Now you, dear reader, may think yourself relatively free of confirmation bias, but notice how you respond when you read something critical of your position on climate change. Don’t you subject it to much greater scrutiny than you would something that supports your position? Who is that guy? Was it in a peer-reviewed journal? Is he funded by oil companies? Let me find something that debunks it .… From that mindset, it takes only the most superficial rebuttal, character assassination, unsubstantiated accusation, etc., to cause the believer to dismiss the criticism. By the same token, you will probably give a free pass to articles that confirm your position. You won’t bother to look at the unadjusted raw data, to question the fidelity of proxy temperatures, and so on. Generalize this tendency, and we have a society of increasingly noncommunicating reality bubbles, warring with each other even as their hidden agreements go unexamined, and their shared interests neglected.
End Notes
[2] I’m quoting the standard narrative of World War II here. In reality, while there were clearly bad guys, it is not so clear that there were any good guys. The war against the Axis powers was inextricably tied in its historical origins and execution to American imperial ambitions; the defeat of even worse imperial powers was a happy side effect.

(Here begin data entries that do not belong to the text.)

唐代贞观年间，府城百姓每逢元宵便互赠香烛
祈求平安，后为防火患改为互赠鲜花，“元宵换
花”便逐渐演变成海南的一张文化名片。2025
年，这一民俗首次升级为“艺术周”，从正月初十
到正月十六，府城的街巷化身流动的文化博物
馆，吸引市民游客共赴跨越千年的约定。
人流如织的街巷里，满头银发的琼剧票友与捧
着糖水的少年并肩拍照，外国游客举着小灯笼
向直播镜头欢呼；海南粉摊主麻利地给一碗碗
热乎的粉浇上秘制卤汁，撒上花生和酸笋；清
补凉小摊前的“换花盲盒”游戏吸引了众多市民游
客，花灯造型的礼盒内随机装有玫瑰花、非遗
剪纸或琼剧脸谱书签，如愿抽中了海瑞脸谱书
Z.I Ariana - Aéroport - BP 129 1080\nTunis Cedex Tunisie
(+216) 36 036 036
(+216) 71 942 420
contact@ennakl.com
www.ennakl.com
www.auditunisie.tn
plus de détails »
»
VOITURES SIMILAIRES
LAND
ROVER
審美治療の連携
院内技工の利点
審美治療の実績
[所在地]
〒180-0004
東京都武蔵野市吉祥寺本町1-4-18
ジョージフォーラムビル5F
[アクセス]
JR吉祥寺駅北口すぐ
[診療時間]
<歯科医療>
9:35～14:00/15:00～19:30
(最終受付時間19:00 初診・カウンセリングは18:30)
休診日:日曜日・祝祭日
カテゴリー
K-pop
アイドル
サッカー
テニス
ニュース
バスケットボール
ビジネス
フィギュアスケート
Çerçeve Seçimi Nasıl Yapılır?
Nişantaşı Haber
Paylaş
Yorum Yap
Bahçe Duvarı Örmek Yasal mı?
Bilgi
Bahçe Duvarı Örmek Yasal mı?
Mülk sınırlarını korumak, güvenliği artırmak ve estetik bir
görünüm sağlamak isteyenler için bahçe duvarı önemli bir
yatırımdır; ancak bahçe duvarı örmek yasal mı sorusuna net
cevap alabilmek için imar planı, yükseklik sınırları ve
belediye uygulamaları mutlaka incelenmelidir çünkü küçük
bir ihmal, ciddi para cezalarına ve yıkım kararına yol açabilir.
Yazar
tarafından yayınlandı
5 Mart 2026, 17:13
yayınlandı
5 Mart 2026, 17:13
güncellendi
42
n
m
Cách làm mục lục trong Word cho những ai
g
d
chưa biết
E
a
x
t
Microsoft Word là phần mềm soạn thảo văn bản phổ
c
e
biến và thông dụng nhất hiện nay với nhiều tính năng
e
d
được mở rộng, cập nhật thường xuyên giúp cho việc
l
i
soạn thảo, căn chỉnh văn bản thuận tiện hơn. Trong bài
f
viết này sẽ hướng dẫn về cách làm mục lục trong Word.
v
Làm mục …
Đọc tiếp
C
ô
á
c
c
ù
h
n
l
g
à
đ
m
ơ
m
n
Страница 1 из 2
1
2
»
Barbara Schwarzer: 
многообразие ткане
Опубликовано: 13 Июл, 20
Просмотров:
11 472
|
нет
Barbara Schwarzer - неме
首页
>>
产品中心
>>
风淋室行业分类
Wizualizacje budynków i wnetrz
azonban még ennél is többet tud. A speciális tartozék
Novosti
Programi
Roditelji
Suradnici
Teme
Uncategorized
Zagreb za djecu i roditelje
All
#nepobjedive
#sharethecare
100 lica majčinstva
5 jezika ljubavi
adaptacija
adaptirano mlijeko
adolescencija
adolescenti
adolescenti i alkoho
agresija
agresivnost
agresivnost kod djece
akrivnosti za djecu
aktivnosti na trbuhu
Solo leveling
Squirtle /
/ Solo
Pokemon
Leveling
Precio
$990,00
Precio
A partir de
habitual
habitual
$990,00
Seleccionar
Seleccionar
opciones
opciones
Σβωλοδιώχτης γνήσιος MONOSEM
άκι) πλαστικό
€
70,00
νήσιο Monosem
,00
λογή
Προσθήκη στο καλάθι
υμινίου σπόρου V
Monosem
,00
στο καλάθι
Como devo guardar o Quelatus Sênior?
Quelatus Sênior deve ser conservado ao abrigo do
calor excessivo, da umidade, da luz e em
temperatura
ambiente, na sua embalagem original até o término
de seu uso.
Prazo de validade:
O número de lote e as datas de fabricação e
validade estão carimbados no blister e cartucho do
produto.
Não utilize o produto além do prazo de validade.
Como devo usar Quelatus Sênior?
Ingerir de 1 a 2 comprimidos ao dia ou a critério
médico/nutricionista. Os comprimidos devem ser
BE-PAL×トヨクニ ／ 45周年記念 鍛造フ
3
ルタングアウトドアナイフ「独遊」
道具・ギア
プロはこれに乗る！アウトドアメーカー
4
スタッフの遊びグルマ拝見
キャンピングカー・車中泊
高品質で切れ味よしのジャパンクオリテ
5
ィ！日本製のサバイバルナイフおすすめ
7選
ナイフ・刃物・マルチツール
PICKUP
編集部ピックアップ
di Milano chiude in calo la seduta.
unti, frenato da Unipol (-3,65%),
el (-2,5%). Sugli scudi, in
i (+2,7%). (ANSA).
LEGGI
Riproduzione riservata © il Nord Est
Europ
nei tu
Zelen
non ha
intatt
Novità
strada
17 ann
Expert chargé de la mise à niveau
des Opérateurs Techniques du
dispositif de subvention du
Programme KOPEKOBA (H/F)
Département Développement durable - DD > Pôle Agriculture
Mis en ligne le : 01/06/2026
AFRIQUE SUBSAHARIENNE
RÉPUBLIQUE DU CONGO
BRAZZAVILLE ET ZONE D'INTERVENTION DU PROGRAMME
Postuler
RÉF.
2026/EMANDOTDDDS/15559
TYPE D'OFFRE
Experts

[3] See, for example, Muller (2004) and for a more polemic take, see Krüger (2013). For a simplified summary of the basic statistical criticism, see Moriarty (2010).
[4] Moriarty (2010).
[5] See Watts (2009).
[6] For a reasonable presentation of this contention, see Steele (2013).
[7] Moriarty (2010).
[8] Foster (2016).
[9] For a partial explanation of how this is done, see: Hausfather and Menn (2013).
[10] Mothincarnate (2015).
[11] Spencer (2016).
[12] By science here I am not intending to impugn the Scientific Method itself, only whether the institutions of science uphold it faithfully. Whether their failure to faithfully uphold it reflects deeper epistemological and ontological problems is another matter. The Scientific Method carries tacit metaphysical assumptions (such as an observer-independent objective reality) that are untestable from within its assumption-set. The apparent failure to uphold the objective pursuit of truth in its institutions may be an irremediable reflection of the limitations of its metaphysical foundation, rather than a conditional shortcoming that could in principle be eliminated through reforms to peer review, academic practices, more stringent replication of experiments, and so forth.
[13] I know several very intelligent people who believe the earth is flat. The recent popularity of Flat Earth Theory reflects a growing public alienation from the scientific establishment. Most commentators attribute this either to the arrogance and poor communication skills of scientists, to the inaccessibility of highly specialized scientific language, or to the stupidity and ignorance of the public. Another possibility, though, is the scientific establishment has earned this distrust through its alliance with the Establishment generally, whether economic or ideological. P.S. I think Earth is round. P.P.S. To the extent, that is, that the objective “is” of identity is ontologically valid.
[14] I do not want to reproduce the graph, because I’m afraid someone will use it without context. You can easily find it on the internet by searching for “GISP2 Ice Core Temperature Data Last 10,000 Years.”
[15] Alley (2000).
[16] This sloppiness obscures the fact that the Minoan, Roman, and Medieval Warm Periods were probably warmer than present temperatures.